Weighing in on the home repossessions issue, central bank governor Constantinos Herodotou said he was against granting a further grace period, since most of these loans concern debtors who’ve been uncooperative for too long.
Currently 45 per cent of non-performing loans (NPLs) are five years or more in arrears, and a further 32 per cent are over seven years behind. This metric is the worst in Europe.
Herodotou said EU authorities have indicated they are wary of the “debt delinquency culture” in Cyprus.
And given that an economic rebound is forecast for next year, extending the moratorium on repos does not make for sound policy.
“We will only give [credit rating] agencies the excuse to consider that a part of these loans will also turn non-performing in 2021,” the central banker said, warning that this would adversely impact Cyprus’ sovereign credit score.
For her part, Labour Minister Zeta Emilianidou said the various government support schemes have been taken up by 190,000 employees, 25,000 self-employed persons, and 54,000 businesses.
The total cost of the schemes comes to €460 million.

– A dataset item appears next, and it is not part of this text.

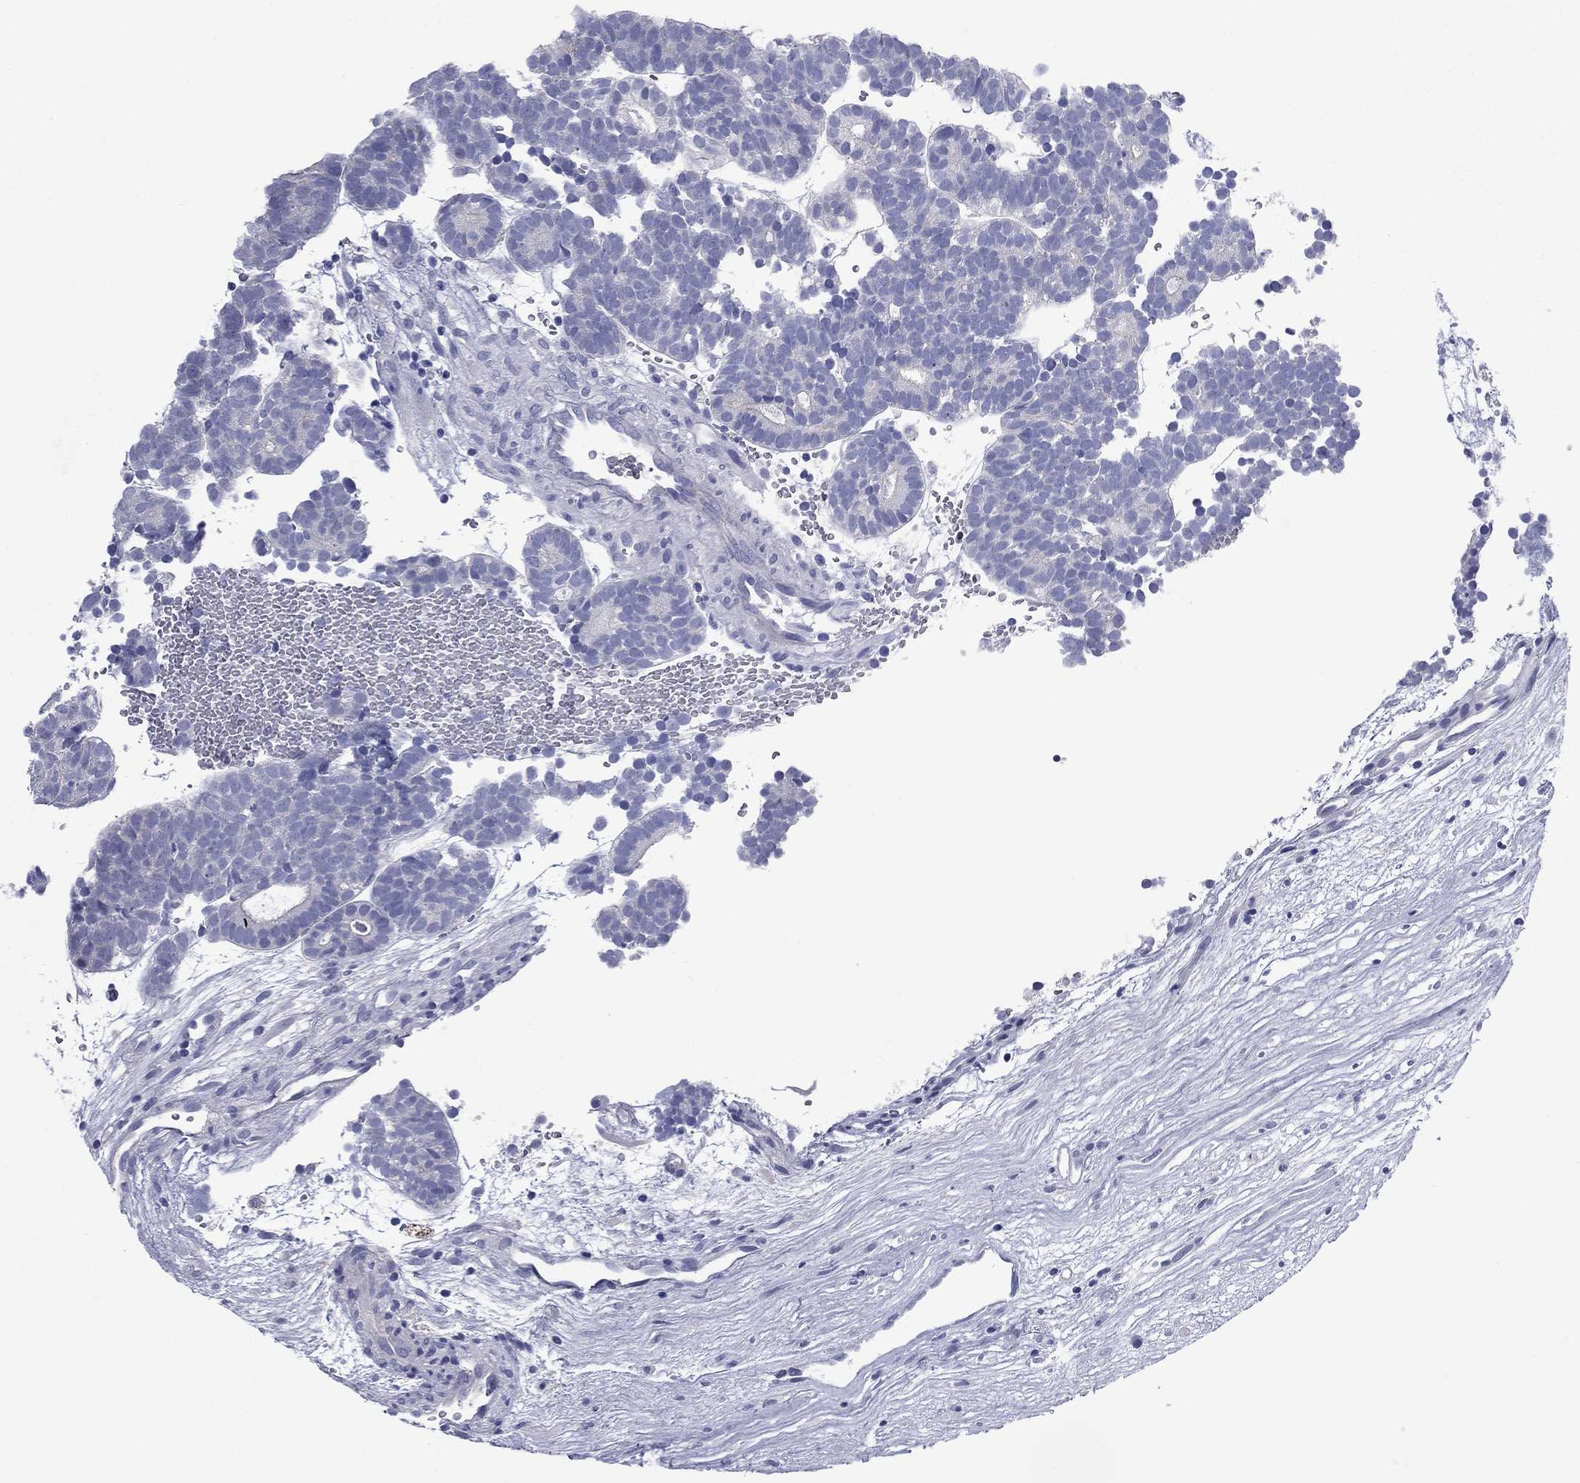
{"staining": {"intensity": "negative", "quantity": "none", "location": "none"}, "tissue": "head and neck cancer", "cell_type": "Tumor cells", "image_type": "cancer", "snomed": [{"axis": "morphology", "description": "Adenocarcinoma, NOS"}, {"axis": "topography", "description": "Head-Neck"}], "caption": "There is no significant positivity in tumor cells of head and neck adenocarcinoma.", "gene": "FCER2", "patient": {"sex": "female", "age": 81}}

Emilianidou fired a warning shot, hinting at sanctions against employers who benefited from the support schemes but who are found to fire workers.
She recalled that beneficiary businesses are bound to not issue termination of employment notices until the end of December.
“After December, they will be able to do so.”
Support schemes for workers would continue until October. Between October and March 2021, hotels and other businesses associated with tourism will enroll in government schemes concerning the full suspension of operations.